MATERIAL FOR THIS TASK:
- - -

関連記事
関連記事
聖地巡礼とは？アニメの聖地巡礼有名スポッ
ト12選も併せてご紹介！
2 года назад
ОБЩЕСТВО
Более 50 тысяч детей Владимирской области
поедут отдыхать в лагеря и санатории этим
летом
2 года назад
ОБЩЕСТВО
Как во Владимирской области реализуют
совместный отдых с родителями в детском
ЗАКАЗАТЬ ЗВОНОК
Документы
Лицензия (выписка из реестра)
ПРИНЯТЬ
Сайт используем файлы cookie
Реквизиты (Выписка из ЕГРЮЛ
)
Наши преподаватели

- - -

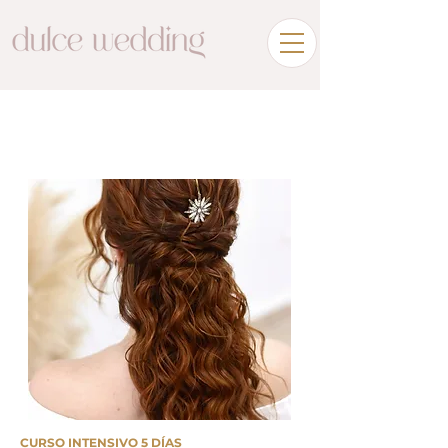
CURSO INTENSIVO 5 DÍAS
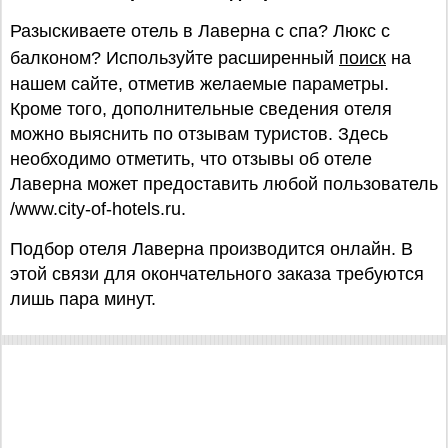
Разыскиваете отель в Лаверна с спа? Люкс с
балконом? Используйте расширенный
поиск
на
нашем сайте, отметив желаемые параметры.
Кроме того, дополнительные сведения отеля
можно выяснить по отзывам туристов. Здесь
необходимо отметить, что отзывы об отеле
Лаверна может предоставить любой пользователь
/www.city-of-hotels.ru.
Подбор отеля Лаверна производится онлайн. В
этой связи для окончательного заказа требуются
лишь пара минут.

- - -

EXERCISE DETAILS:
Your answer should consist solely of the lines above from the line with "совместный отдых с родителями в детском" to the line with "Наши преподаватели", both included, reproduced exactly.

EXERCISE OUTPUT:
совместный отдых с родителями в детском
ЗАКАЗАТЬ ЗВОНОК
Документы
Лицензия (выписка из реестра)
ПРИНЯТЬ
Сайт используем файлы cookie
Реквизиты (Выписка из ЕГРЮЛ
)
Наши преподаватели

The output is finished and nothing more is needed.